Estamos en una época del año en la que los sentimientos,
acuñados en la pasión de los creyentes cristianos, ondean al viento. Se expresa
el dolor, se bebe el sudor, se empuja con ardor y denuedo.
Se siente
que las penas de cada cual se mascan en el silencio que genera la Semana Santa,
al ritmo de cada paso abatido sobre un asfalto que se transforma en alfombra
religiosa al compás de una saeta.
No me gusta
esta época y sin embargo, aprecio el olor a incienso, las flores blancas y
rojas que acompañan a las imágenes dolientes, el movimiento de las estatuas a la
luz de los cirios que convierten la escena en alondras señeras que gritan la fe
de los que esperan.
Es extraño y
al mismo tiempo gozoso ver que, de alguna manera, la gente es capaz de
manifestar, entre la muchedumbre, lo que le duele por dentro, sin palabras, con
los ojos puestos en la mirada vítrea de los cristos y los santos que reparten
esperanza en el viento, a su paso desde su corazón de madera o escayola.
No importa
en lo que se crea, lo importante es creer.
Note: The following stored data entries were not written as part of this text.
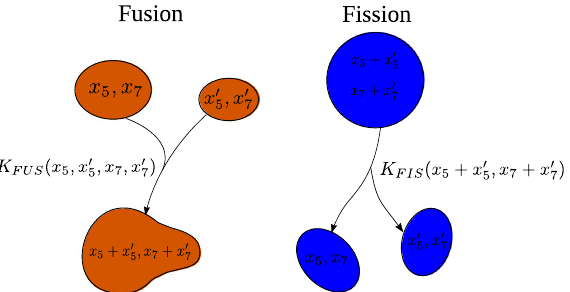
Figure 2. Fusion and fission events depend on the number of Rab5 and Rab7 molecules, not their concentration. Left: two endosomes with different levels of active Rab5 and Rab7, ( x 5 , x 7 ) and ( x ′ 5 , x ′ 7 ) , respectively, merge into a new endosome with levels of active Rab5 and Rab7, ( x 5 + x ′ 5 , x 7 + x ′ 7 ) , with rate K FUS ( x 5 , x ′ 5 , x 7 , x ′ 7 ) . Right: an endosome with levels of active Rab5 and Rab7 ( x 5 + x ′ 5 , x 7 + x ′ 7 ) splits into two new endosomes with levels of active Rab5 and Rab7 ( x 5 , x 7 ) and ( x ′ 5 , x ′ 7 ) , respectively, with rate K FIS ( x 5 , x ′ 5 , x 7 , x ′ 7 )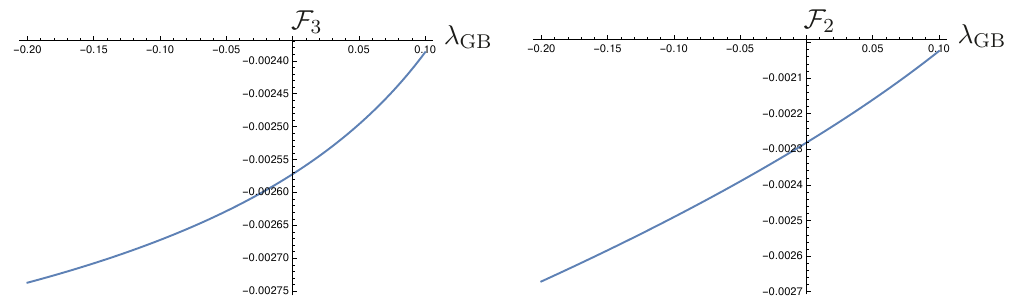
Figure 1 . Parameterization of the equilibrium equation of state of the holographic non-conformal GB model (2.1) with the equation (2.17) for deformation of the UV conformal fixed point with ∆ = 3 (left panel) and ∆ = 2 (right panel) operators. Note that the causality window, the speed of sound is bounded from above by its conformal value.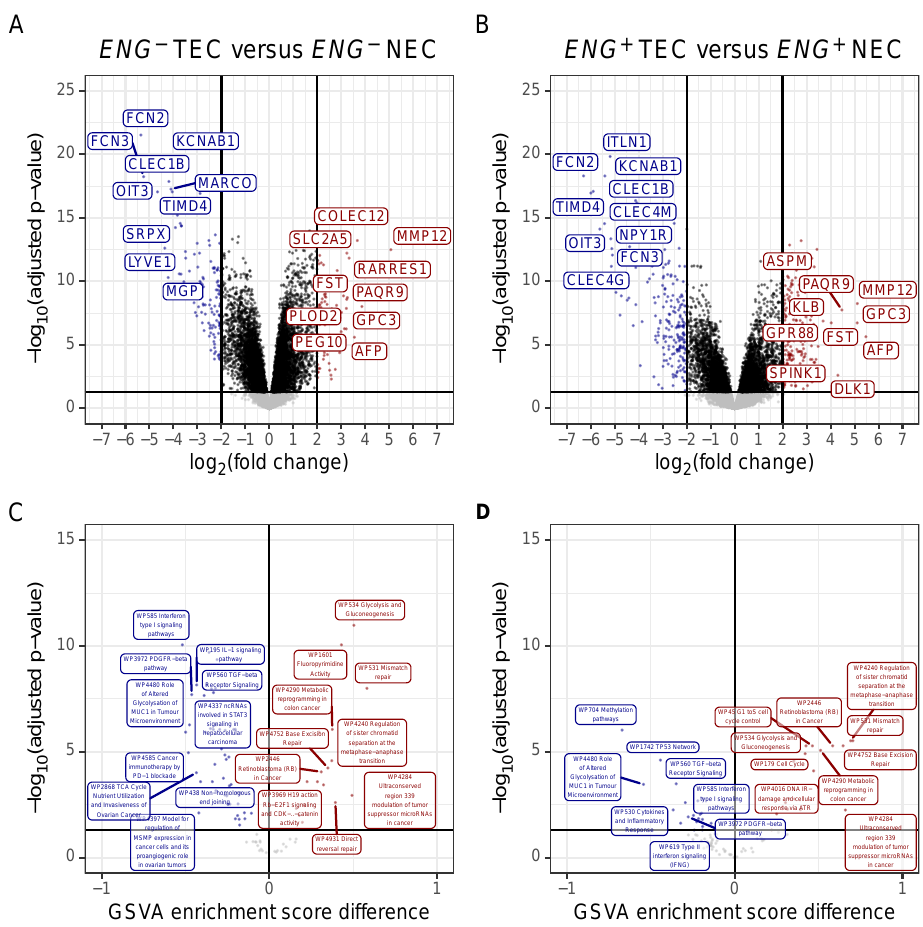
Figure 4. Differential gene expression and pathway perturbation in ENG − and ENG + TEC. ( A ) Dif- ferentially expressed genes in ENG − TEC and ( B ) in ENG + TEC. ( C ) Perturbed Wikipathways in ENG − TEC and ( D ) in ENG + TEC. Negative GSVA score difference (blue) indicates down-, positive GSVA score difference (red) indicates upregulation of the respective pathway in TEC. Horizontal lines indicate an FDR of 0.05. The top ten up and down-regulated genes (in term of log2FC) and pathways (in terms of GSVA score difference) are labelled. The controls for ENG − TEC and ENG + TEC were ENG − NEC and ENG + NEC,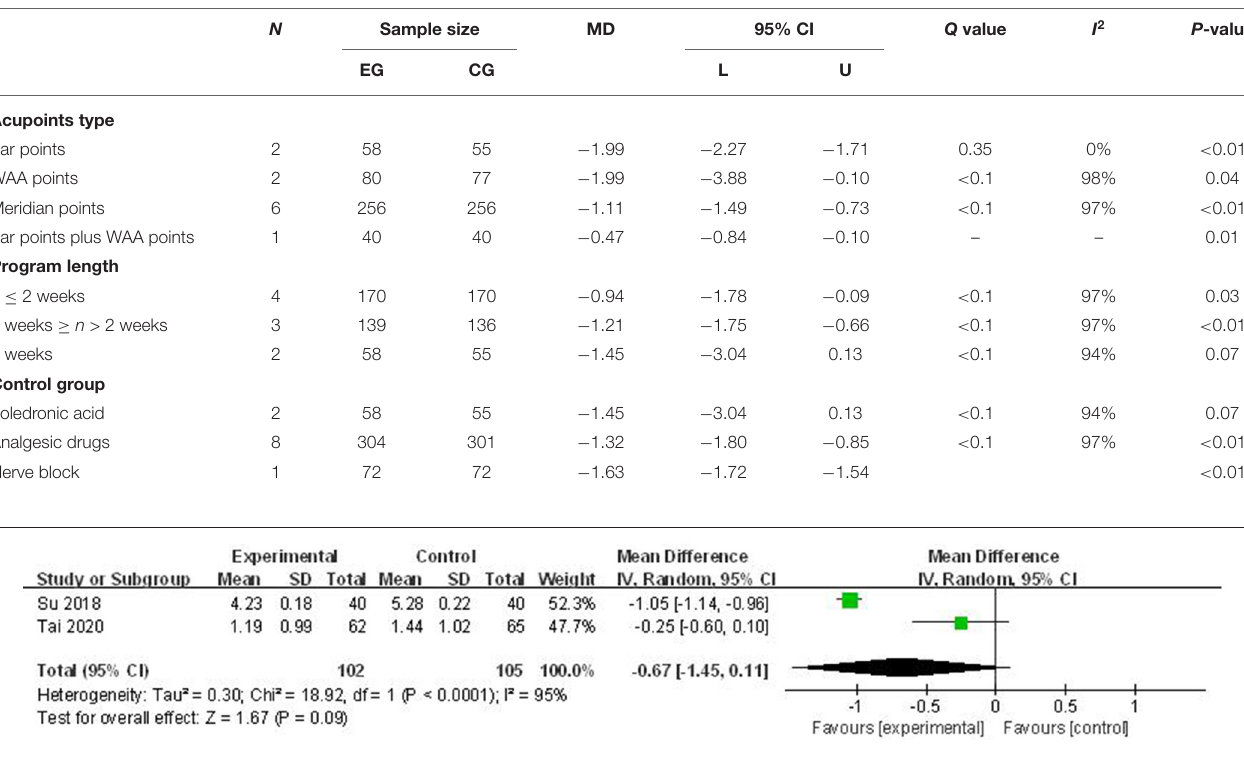
TABLE 3 | Results of subgroup analyses of pain score.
Creer en algo, en alguien, en alguna
ilusión, en los anhelos del corazón, en que es posible lo que intuimos
imposible, en que los milagros existen
cuando creemos en ellos y , sobre todo, en que por mucho que nos empeñemos en
salvar la razón, la necesidad se impone para no volvernos locos en la soledad
del dolor profundo.
No sé si
todo se reduce a espectáculo. Si en realidad, estas procesiones que serpentean
la ciudad no son más que un castigo para los que no creen en semejante
expresión del fervor o si por el contrario, hay personas que viven cada
instante de esta película como parte de su propia salvación en un aquí y un
ahora que tardará un año en repetirse.
En cualquier
caso, resulta curioso, al menos, que sea el sentimiento y al pasión religiosa
un protagonista colectivo, que ligado al espectáculo, se sacralice cambiando el
olor del aire de la calle en estos días.